What you have to do
Transcribe every line of text in the material below with no changes, and leave the images themselves out of your answer.

=== Section Start ===

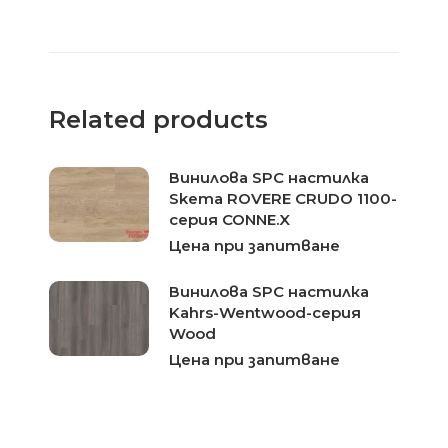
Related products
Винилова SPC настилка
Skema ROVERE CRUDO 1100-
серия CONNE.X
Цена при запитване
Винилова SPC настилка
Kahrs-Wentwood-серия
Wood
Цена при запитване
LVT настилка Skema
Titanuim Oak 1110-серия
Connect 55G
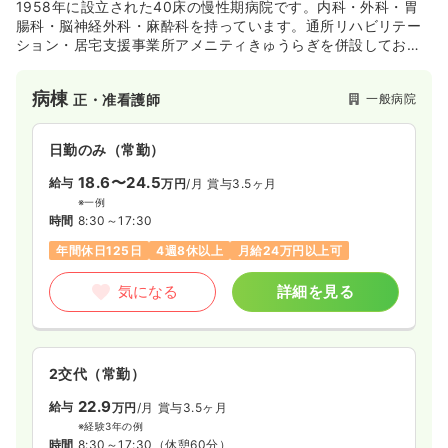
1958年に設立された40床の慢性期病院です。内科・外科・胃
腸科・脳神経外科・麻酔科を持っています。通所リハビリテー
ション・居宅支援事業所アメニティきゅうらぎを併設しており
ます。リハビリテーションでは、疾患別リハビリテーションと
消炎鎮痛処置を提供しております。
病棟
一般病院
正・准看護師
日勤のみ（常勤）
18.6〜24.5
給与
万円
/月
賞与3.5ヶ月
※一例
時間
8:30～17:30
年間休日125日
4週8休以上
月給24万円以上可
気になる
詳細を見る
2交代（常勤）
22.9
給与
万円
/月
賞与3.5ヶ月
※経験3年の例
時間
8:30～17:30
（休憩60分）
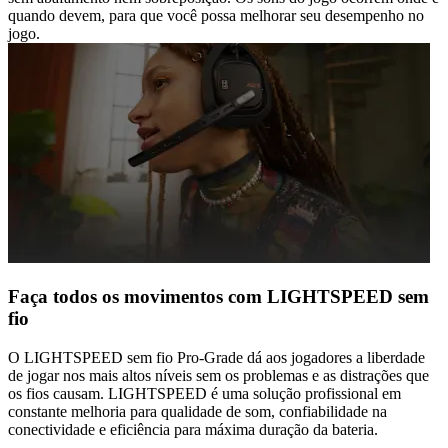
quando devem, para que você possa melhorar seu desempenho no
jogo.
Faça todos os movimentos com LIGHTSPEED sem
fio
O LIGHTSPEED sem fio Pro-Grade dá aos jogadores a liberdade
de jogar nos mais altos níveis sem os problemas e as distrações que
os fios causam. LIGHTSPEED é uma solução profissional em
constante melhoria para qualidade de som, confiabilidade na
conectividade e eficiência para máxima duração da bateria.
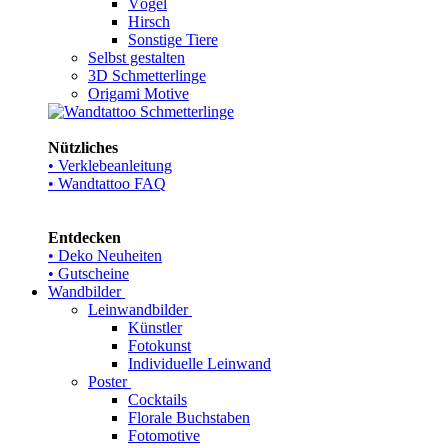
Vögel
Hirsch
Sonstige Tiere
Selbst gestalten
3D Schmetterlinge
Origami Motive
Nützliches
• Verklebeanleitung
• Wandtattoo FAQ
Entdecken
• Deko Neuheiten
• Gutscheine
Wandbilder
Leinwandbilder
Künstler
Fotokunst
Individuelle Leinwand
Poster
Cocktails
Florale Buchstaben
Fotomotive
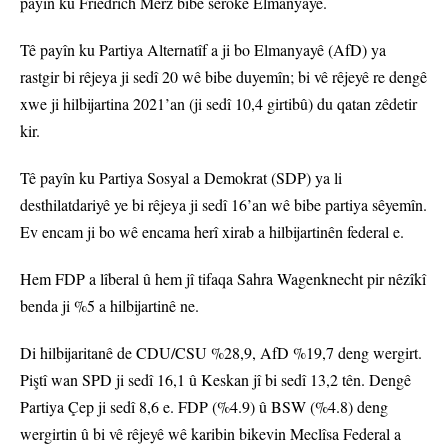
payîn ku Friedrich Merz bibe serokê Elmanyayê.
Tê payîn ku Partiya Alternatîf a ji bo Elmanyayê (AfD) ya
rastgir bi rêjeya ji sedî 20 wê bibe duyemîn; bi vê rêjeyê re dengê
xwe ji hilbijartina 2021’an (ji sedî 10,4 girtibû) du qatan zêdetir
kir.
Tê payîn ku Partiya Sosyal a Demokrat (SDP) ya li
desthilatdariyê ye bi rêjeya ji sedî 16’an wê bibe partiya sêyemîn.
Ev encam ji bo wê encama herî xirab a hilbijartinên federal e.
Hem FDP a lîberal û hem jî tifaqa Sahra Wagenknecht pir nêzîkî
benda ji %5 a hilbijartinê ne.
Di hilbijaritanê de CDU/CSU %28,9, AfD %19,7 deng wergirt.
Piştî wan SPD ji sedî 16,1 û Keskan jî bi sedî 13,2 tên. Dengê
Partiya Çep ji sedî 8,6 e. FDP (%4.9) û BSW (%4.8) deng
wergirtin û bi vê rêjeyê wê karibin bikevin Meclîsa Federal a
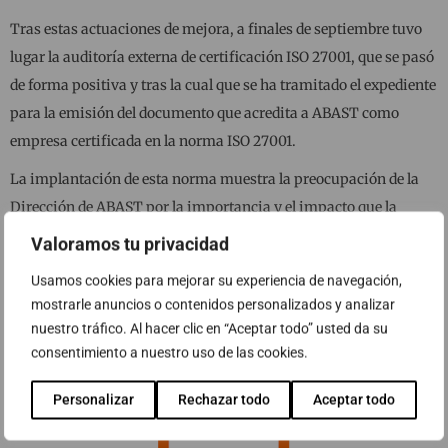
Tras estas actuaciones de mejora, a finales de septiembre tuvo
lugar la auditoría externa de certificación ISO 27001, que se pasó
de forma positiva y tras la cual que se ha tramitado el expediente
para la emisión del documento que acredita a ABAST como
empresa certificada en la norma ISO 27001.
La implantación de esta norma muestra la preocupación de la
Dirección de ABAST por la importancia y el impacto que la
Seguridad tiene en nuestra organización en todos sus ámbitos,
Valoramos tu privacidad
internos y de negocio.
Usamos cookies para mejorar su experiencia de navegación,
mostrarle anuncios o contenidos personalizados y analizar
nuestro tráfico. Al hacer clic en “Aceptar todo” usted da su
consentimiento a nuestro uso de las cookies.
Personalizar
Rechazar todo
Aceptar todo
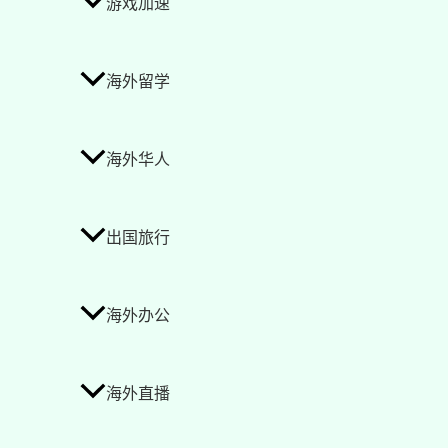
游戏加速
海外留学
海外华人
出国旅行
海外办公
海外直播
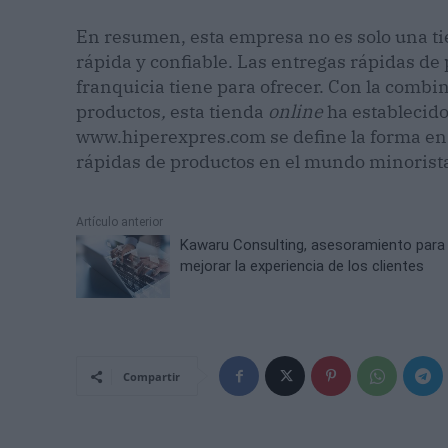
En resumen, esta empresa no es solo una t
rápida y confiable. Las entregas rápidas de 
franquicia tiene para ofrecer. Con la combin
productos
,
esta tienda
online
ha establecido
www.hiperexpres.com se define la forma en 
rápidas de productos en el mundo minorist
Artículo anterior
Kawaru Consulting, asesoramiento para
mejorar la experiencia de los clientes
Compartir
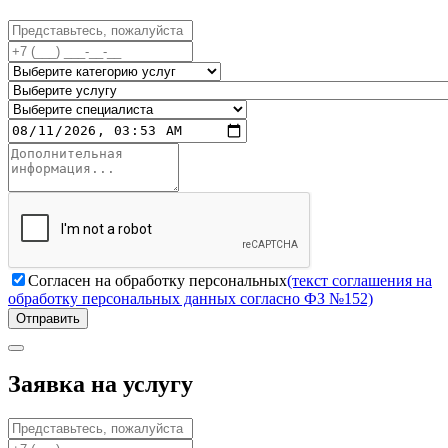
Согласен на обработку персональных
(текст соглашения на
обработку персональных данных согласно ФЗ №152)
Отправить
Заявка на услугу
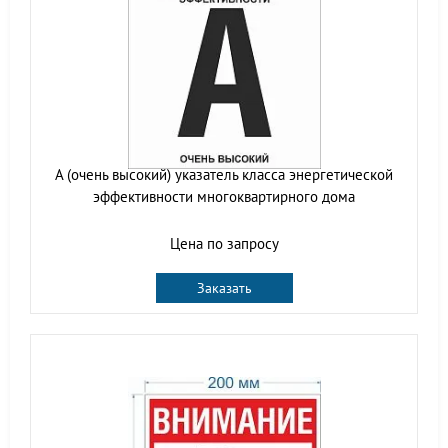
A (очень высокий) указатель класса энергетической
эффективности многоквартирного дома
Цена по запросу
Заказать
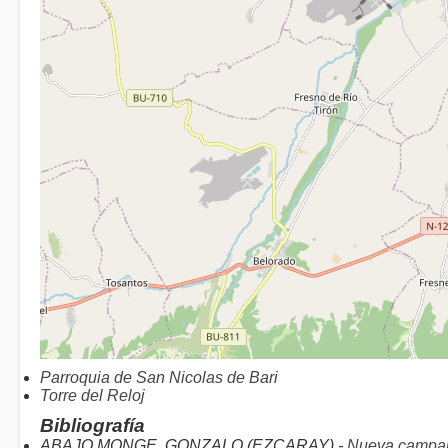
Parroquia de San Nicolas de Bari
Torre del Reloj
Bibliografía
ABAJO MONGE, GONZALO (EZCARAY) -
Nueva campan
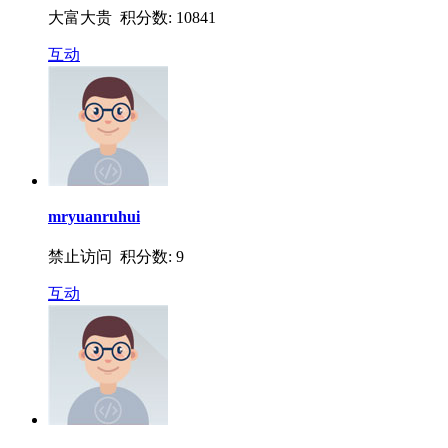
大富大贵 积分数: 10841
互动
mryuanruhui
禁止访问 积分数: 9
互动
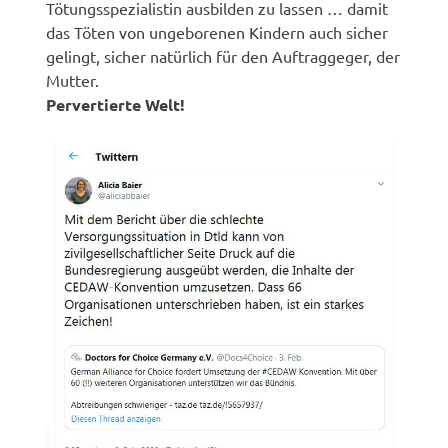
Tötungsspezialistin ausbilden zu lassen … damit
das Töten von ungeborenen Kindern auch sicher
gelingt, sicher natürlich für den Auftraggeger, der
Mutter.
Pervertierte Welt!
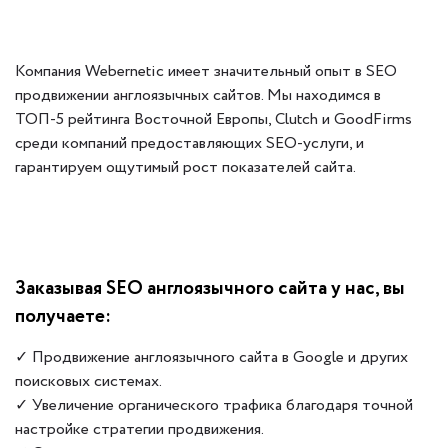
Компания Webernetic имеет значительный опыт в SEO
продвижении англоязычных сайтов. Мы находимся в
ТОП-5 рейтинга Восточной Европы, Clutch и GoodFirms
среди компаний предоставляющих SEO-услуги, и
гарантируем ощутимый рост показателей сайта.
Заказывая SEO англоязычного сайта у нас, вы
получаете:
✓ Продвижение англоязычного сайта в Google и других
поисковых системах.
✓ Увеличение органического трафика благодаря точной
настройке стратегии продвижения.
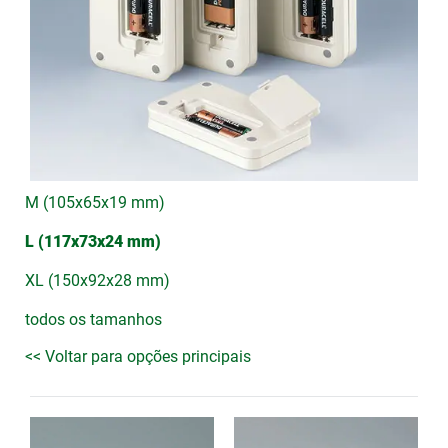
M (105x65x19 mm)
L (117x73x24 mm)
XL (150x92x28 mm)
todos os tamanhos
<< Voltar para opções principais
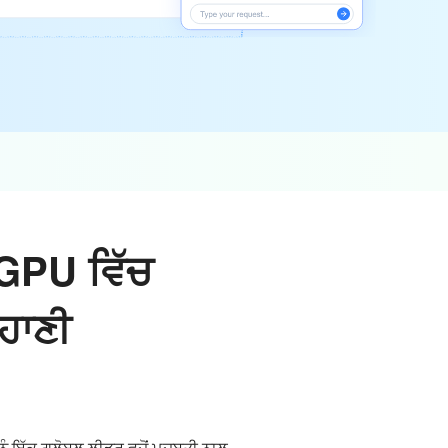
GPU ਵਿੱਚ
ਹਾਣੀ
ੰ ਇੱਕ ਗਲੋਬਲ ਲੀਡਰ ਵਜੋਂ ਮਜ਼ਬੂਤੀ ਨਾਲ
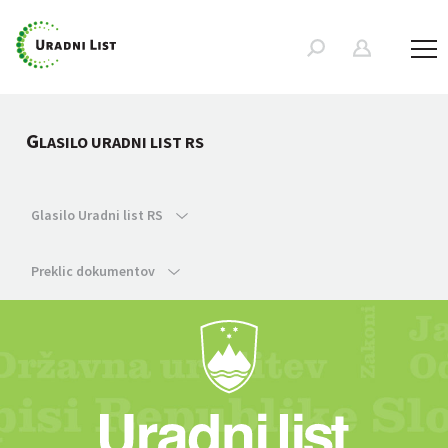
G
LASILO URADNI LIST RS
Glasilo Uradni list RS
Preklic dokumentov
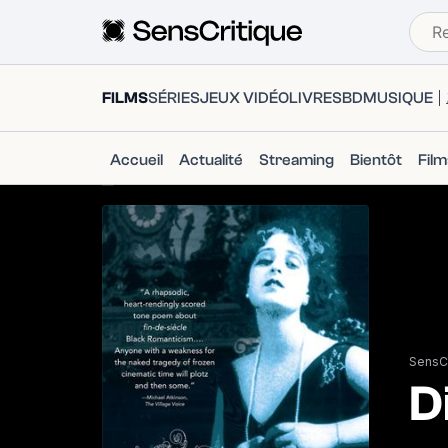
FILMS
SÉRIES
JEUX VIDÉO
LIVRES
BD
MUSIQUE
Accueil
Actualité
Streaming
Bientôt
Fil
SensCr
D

=== Section End ===

Answer
Related products
Винилова SPC настилка
Skema ROVERE CRUDO 1100-
серия CONNE.X
Цена при запитване
Винилова SPC настилка
Kahrs-Wentwood-серия
Wood
Цена при запитване
LVT настилка Skema
Titanuim Oak 1110-серия
Connect 55G
1958年に設立された40床の慢性期病院です。内科・外科・胃
腸科・脳神経外科・麻酔科を持っています。通所リハビリテー
ション・居宅支援事業所アメニティきゅうらぎを併設しており
ます。リハビリテーションでは、疾患別リハビリテーションと
消炎鎮痛処置を提供しております。
病棟
一般病院
正・准看護師
日勤のみ（常勤）
18.6〜24.5
給与
万円
/月
賞与3.5ヶ月
※一例
時間
8:30～17:30
年間休日125日
4週8休以上
月給24万円以上可
気になる
詳細を見る
2交代（常勤）
22.9
給与
万円
/月
賞与3.5ヶ月
※経験3年の例
時間
8:30～17:30
（休憩60分）
quando devem, para que você possa melhorar seu desempenho no
jogo.
Faça todos os movimentos com LIGHTSPEED sem
fio
O LIGHTSPEED sem fio Pro-Grade dá aos jogadores a liberdade
de jogar nos mais altos níveis sem os problemas e as distrações que
os fios causam. LIGHTSPEED é uma solução profissional em
constante melhoria para qualidade de som, confiabilidade na
conectividade e eficiência para máxima duração da bateria.
Vögel
Hirsch
Sonstige Tiere
Selbst gestalten
3D Schmetterlinge
Origami Motive
Nützliches
• Verklebeanleitung
• Wandtattoo FAQ
Entdecken
• Deko Neuheiten
• Gutscheine
Wandbilder
Leinwandbilder
Künstler
Fotokunst
Individuelle Leinwand
Poster
Cocktails
Florale Buchstaben
Fotomotive
payîn ku Friedrich Merz bibe serokê Elmanyayê.
Tê payîn ku Partiya Alternatîf a ji bo Elmanyayê (AfD) ya
rastgir bi rêjeya ji sedî 20 wê bibe duyemîn; bi vê rêjeyê re dengê
xwe ji hilbijartina 2021’an (ji sedî 10,4 girtibû) du qatan zêdetir
kir.
Tê payîn ku Partiya Sosyal a Demokrat (SDP) ya li
desthilatdariyê ye bi rêjeya ji sedî 16’an wê bibe partiya sêyemîn.
Ev encam ji bo wê encama herî xirab a hilbijartinên federal e.
Hem FDP a lîberal û hem jî tifaqa Sahra Wagenknecht pir nêzîkî
benda ji %5 a hilbijartinê ne.
Di hilbijaritanê de CDU/CSU %28,9, AfD %19,7 deng wergirt.
Piştî wan SPD ji sedî 16,1 û Keskan jî bi sedî 13,2 tên. Dengê
Partiya Çep ji sedî 8,6 e. FDP (%4.9) û BSW (%4.8) deng
wergirtin û bi vê rêjeyê wê karibin bikevin Meclîsa Federal a
Tras estas actuaciones de mejora, a finales de septiembre tuvo
lugar la auditoría externa de certificación ISO 27001, que se pasó
de forma positiva y tras la cual que se ha tramitado el expediente
para la emisión del documento que acredita a ABAST como
empresa certificada en la norma ISO 27001.
La implantación de esta norma muestra la preocupación de la
Dirección de ABAST por la importancia y el impacto que la
Seguridad tiene en nuestra organización en todos sus ámbitos,
Valoramos tu privacidad
internos y de negocio.
Usamos cookies para mejorar su experiencia de navegación,
mostrarle anuncios o contenidos personalizados y analizar
nuestro tráfico. Al hacer clic en “Aceptar todo” usted da su
consentimiento a nuestro uso de las cookies.
Personalizar
Rechazar todo
Aceptar todo
游戏加速
海外留学
海外华人
出国旅行
海外办公
海外直播
En resumen, esta empresa no es solo una t
rápida y confiable. Las entregas rápidas de 
franquicia tiene para ofrecer. Con la combin
productos
,
esta tienda
online
ha establecido
www.hiperexpres.com se define la forma en 
rápidas de productos en el mundo minorist
Artículo anterior
Kawaru Consulting, asesoramiento para
mejorar la experiencia de los clientes
Compartir
Согласен на обработку персональных
(текст соглашения на
обработку персональных данных согласно ФЗ №152)
Отправить
Заявка на услугу
A (очень высокий) указатель класса энергетической
эффективности многоквартирного дома
Цена по запросу
Заказать
Parroquia de San Nicolas de Bari
Torre del Reloj
Bibliografía
ABAJO MONGE, GONZALO (EZCARAY) -
Nueva campan
大富大贵 积分数: 10841
互动
mryuanruhui
禁止访问 积分数: 9
互动
Tötungsspezialistin ausbilden zu lassen … damit
das Töten von ungeborenen Kindern auch sicher
gelingt, sicher natürlich für den Auftraggeger, der
Mutter.
Pervertierte Welt!
Компания Webernetic имеет значительный опыт в SEO
продвижении англоязычных сайтов. Мы находимся в
ТОП-5 рейтинга Восточной Европы, Clutch и GoodFirms
среди компаний предоставляющих SEO-услуги, и
гарантируем ощутимый рост показателей сайта.
Заказывая SEO англоязычного сайта у нас, вы
получаете:
✓ Продвижение англоязычного сайта в Google и других
поисковых системах.
✓ Увеличение органического трафика благодаря точной
настройке стратегии продвижения.
M (105x65x19 mm)
L (117x73x24 mm)
XL (150x92x28 mm)
todos os tamanhos
<< Voltar para opções principais
GPU ਵਿੱਚ
ਹਾਣੀ
ੰ ਇੱਕ ਗਲੋਬਲ ਲੀਡਰ ਵਜੋਂ ਮਜ਼ਬੂਤੀ ਨਾਲ
G
LASILO URADNI LIST RS
Glasilo Uradni list RS
Preklic dokumentov
FILMS
SÉRIES
JEUX VIDÉO
LIVRES
BD
MUSIQUE
Accueil
Actualité
Streaming
Bientôt
Fil
SensCr
D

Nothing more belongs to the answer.